Small campuses focus on retaining students with the help of technology

Estrella Mountain Community College and Paul Smith’s College used a data-mining company based in Virginia, Starfish Retention Solutions, to pinpoint which students were struggling academically and in danger of dropping out of school.

John Burke, vice president for business and finance for Paul Smith’s College, said providing much-needed help to struggling students wasn’t just in the students’ best interest, but also the institution’s financial stability.

“We have to know that the investments we make to help students succeed are going to pay off,” Burke said.

The retention software used at Paul Smith’s improved student retention by 12 percent in 2010, according to the college, with the most dramatic improvement in sophomore-to-junior year transitions.

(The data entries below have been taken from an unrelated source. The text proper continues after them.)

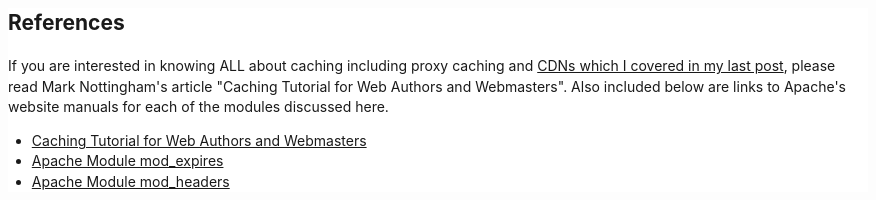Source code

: 
<h2>References </h2>

<p>If you are interested in knowing ALL about caching including proxy caching and <a href="/2006/2/16/a-review-of-digg-com-traffic-and-cdns">CDNs which I covered in my last post</a>, please read Mark Nottingham's article &quot;Caching Tutorial for Web Authors and Webmasters&quot;. Also included below are links to Apache's website manuals for each of the modules discussed here. </p>

<ul>
  <li><a href="http://www.mnot.net/cache_docs/">Caching Tutorial for Web Authors and Webmasters</a></li>
  <li><a href="http://httpd.apache.org/docs/2.0/mod/mod_expires.html">Apache Module mod_expires</a></li>
  <li><a href="http://httpd.apache.org/docs/2.0/mod/mod_headers.html">Apache Module mod_headers</a></li>
</ul>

And that 12-percent bump has increased campus revenue by $540,000.

College officials also reported a drop in the number of students in its “academic recovery” program. With faculty, instructors, and counselors being able to more easily track students with consistently low grades, students in “academic recovery” dropped by 30 percent last year.

Estrella officials used the Starfish software to find and help students who were frequently tardy for class or absent altogether. The program also took academic performance into account.

When the Starfish software flagged an Estrella student, a message was sent to a college counselor, who contacted the student.

Ninety-eight percent of faculty concerns about struggling students logged in the Estrella database resulted in student consultations with tutors and counselors, according to Starfish.

“The fact that Starfish automatically delivers that feedback to the service providers on campus makes timely intervention possible,” said Joyce Jackson, dean of academic affairs. “Faculty confidence in the system is increasing as service providers close the loop to inform faculty that their student referrals are being addressed.”

The University of Kansas launched its retention program after a 2010 report showed that almost three in 10 students who came to the school in 2007 had left three years later.